CONSIGNE: Reproduisez l'extrait sur saint Irénée de « Chaque fois que » à « un saint Augustin. », ces deux passages inclus.

EXTRAIT:
=-=-=

Saint Irénée

Saint Irénée, vitrail par Lucien Bégule dans l'église Saint-Irénée à Lyon

Évêque de Lyon et mar­tyr (130?-208).

Fête le 3 juillet.

Chaque fois que l’hérésie a vou­lu se mesu­rer avec l’Eglise, elle a tou­jours trou­vé de rudes adver­saires pour lui bar­rer le che­min, et ces cham­pions de l’Eglise étaient tou­jours des géants. Contre l’arianisme, un saint Athanase s’est dres­sé ; contre le péla­gia­nisme, un saint Augustin.

Saint Irénée a tenu un rôle iden­tique à une époque par­ti­cu­liè­re­ment déli­cate, celle des ori­gines chré­tiennes ; il eut à lut­ter, ain­si que nous le ver­rons, contre un ensemble d’erreurs qu’on appe­lait la « Gnose ». Contre elle l’évêque de Lyon, dont le nom signi­fie le Pacifique, sou­tint de longs et savants com­bats, qui l’ont fait sur­nom­mer par l’antiquité chré­tienne « la hache de l’hérésie », ou encore, ain­si que dit Tertullien, « le curieux explo­ra­teur de toutes les doc­trines » en même temps que « l’homme de la tradition ».

=-=-=

DONNÉES AFFICHÉES:
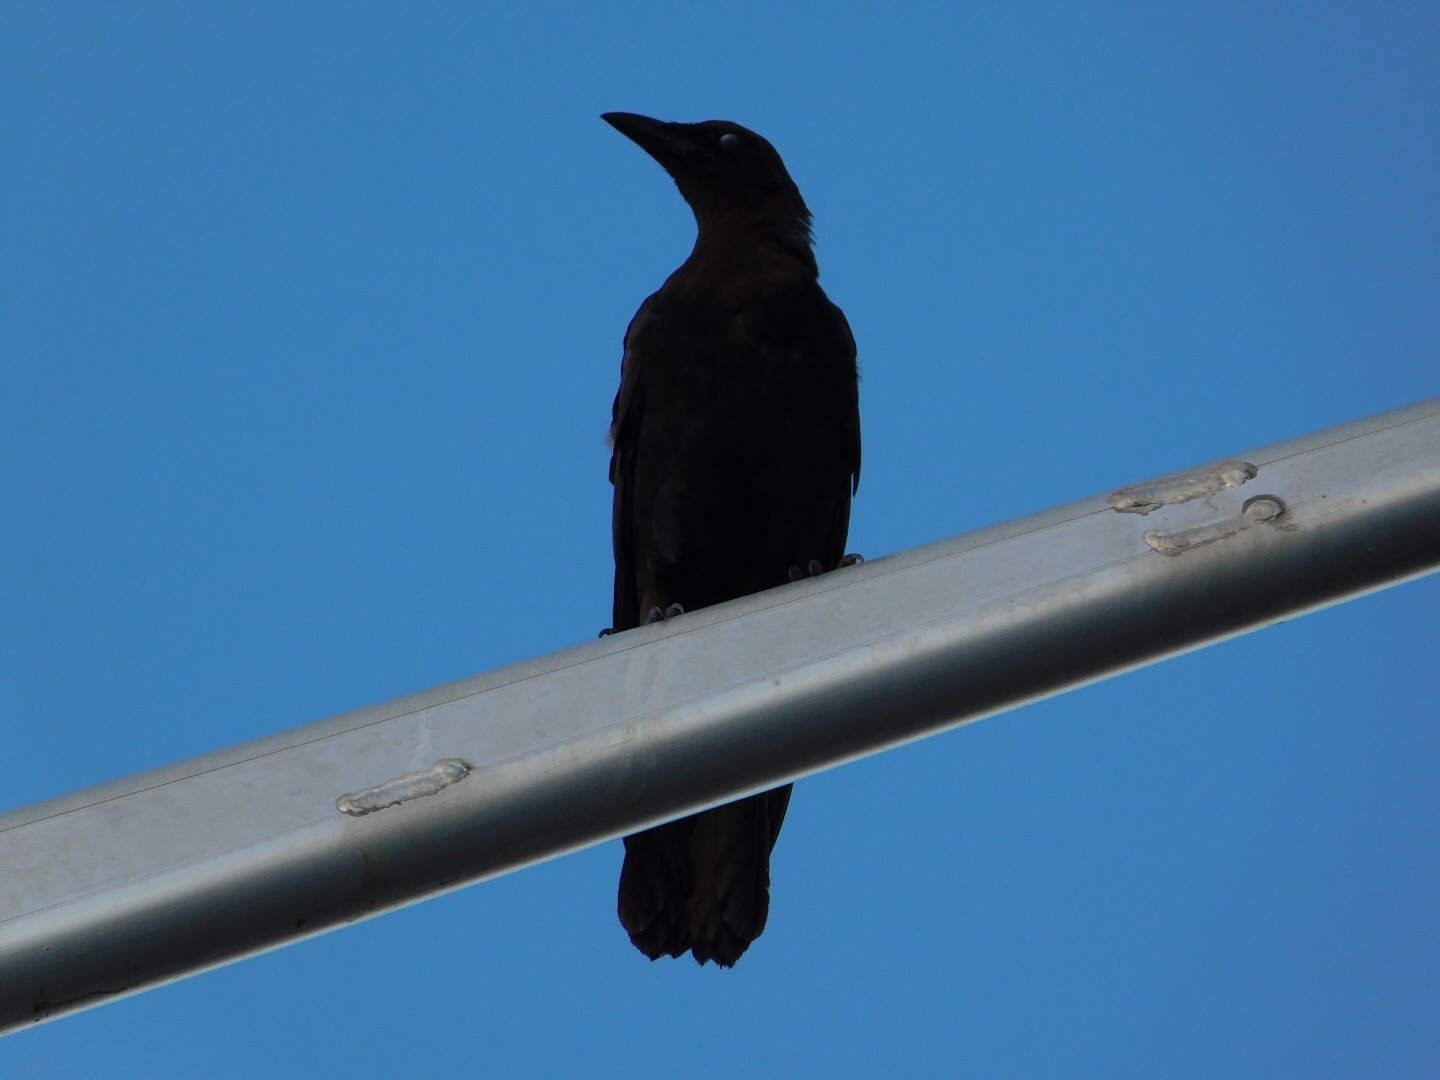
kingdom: Animalia
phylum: Chordata
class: Aves
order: Passeriformes
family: Corvidae
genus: Corvus
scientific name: Corvus brachyrhynchos
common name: American crow
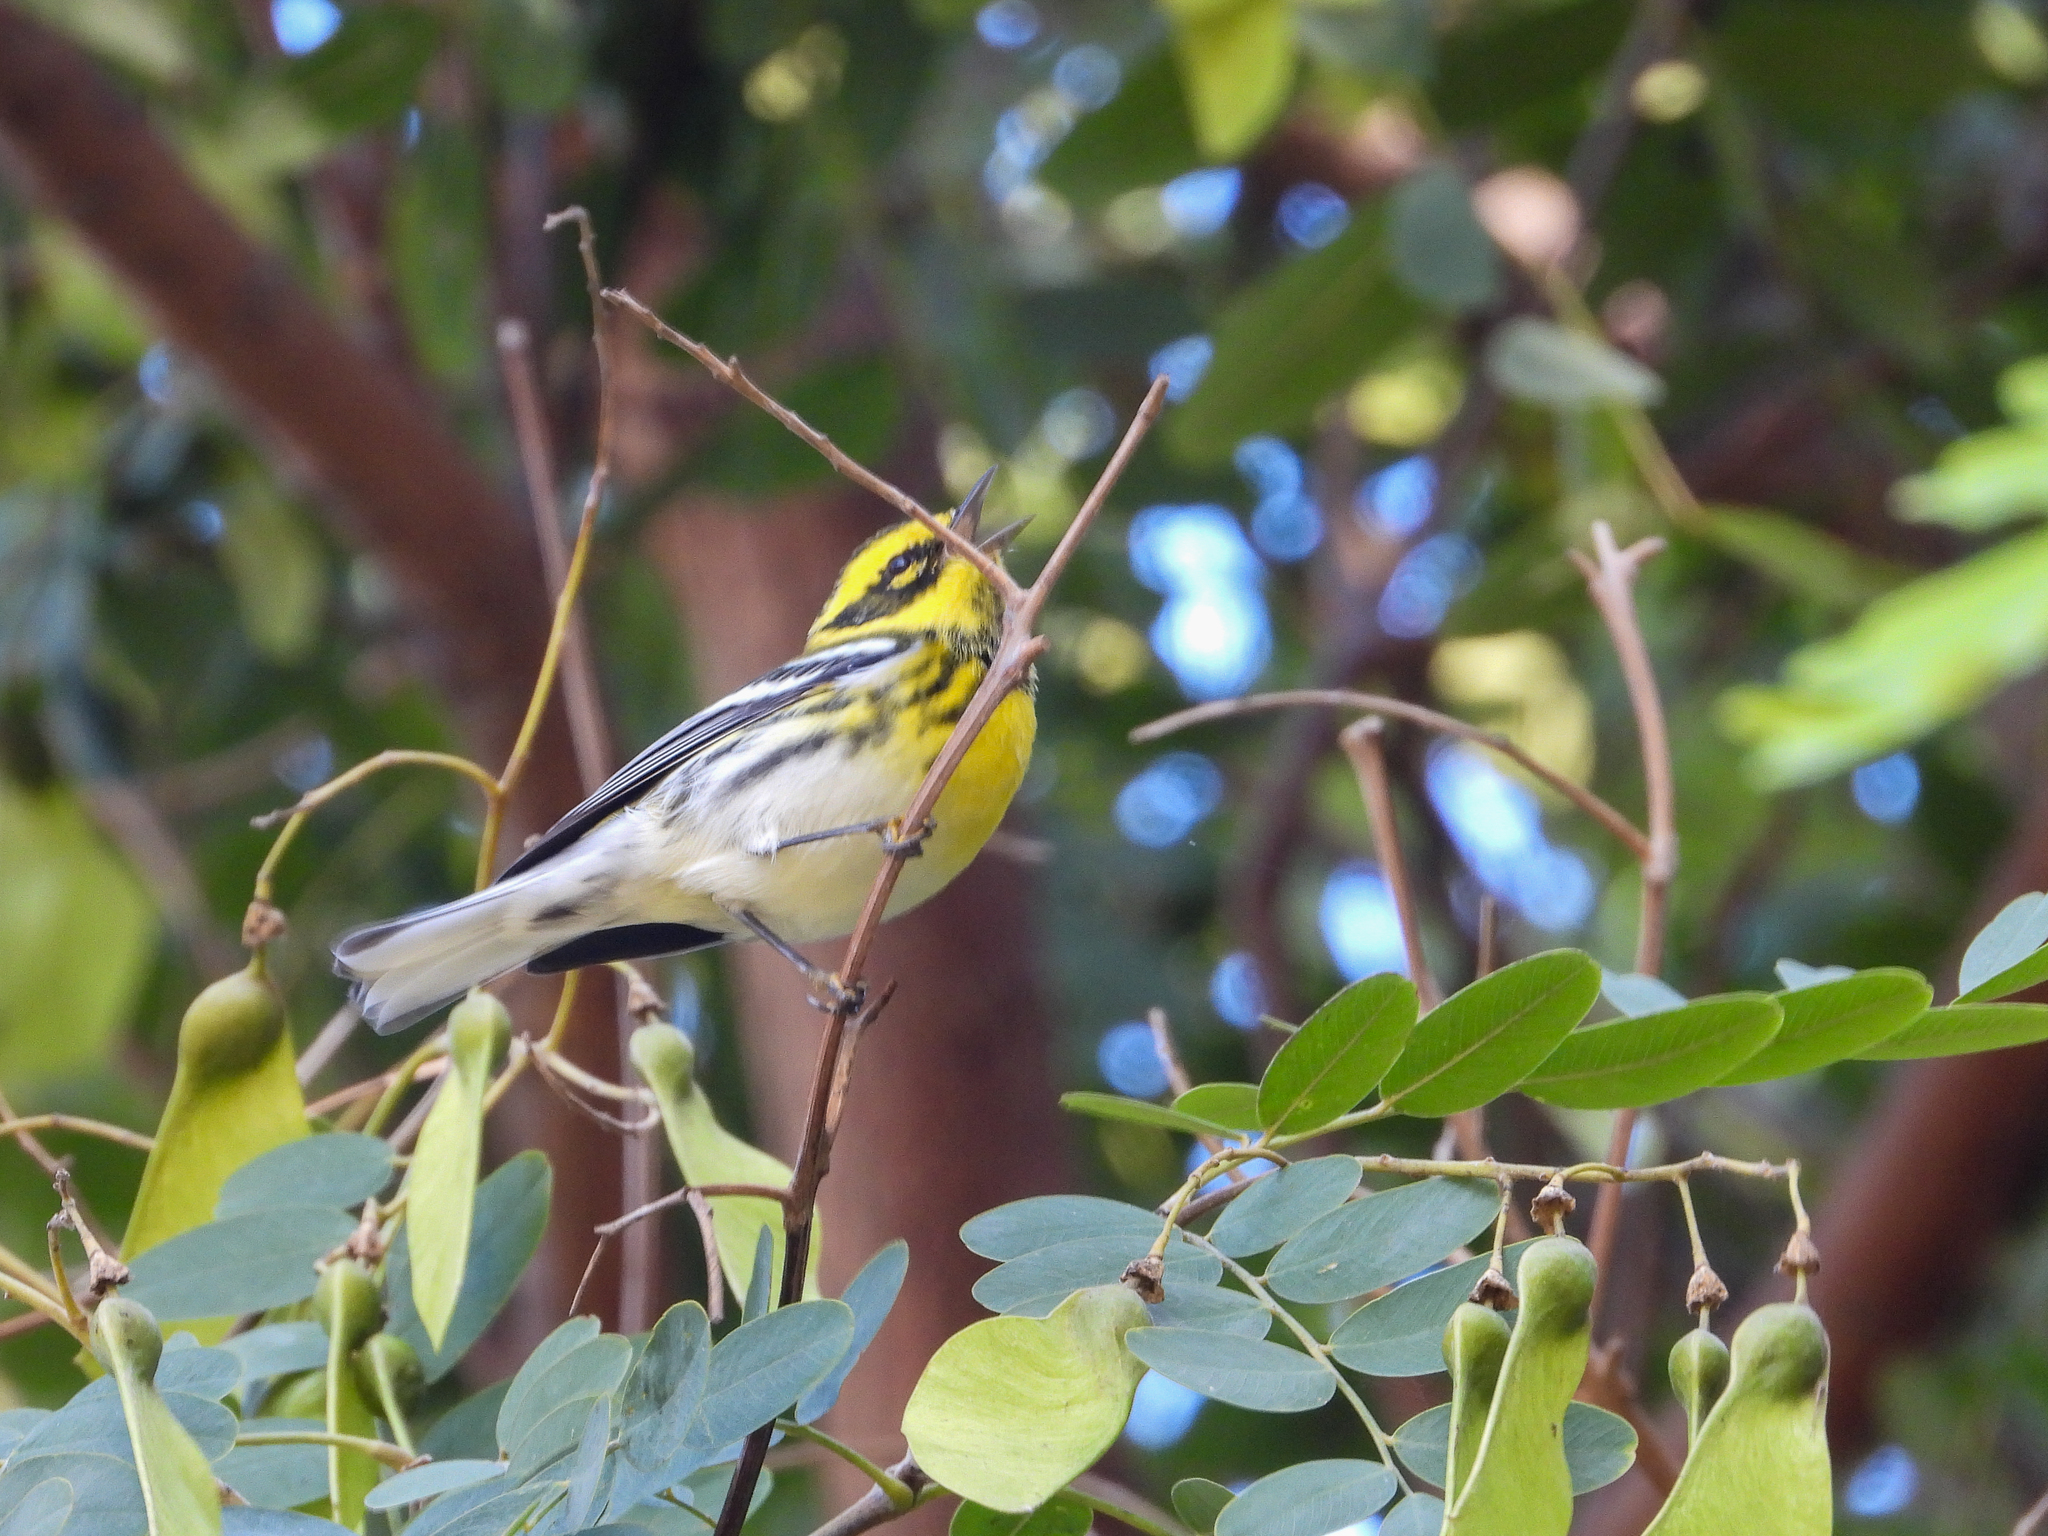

=-=-=

RÉPONSE:
Chaque fois que l’hérésie a vou­lu se mesu­rer avec l’Eglise, elle a tou­jours trou­vé de rudes adver­saires pour lui bar­rer le che­min, et ces cham­pions de l’Eglise étaient tou­jours des géants. Contre l’arianisme, un saint Athanase s’est dres­sé ; contre le péla­gia­nisme, un saint Augustin.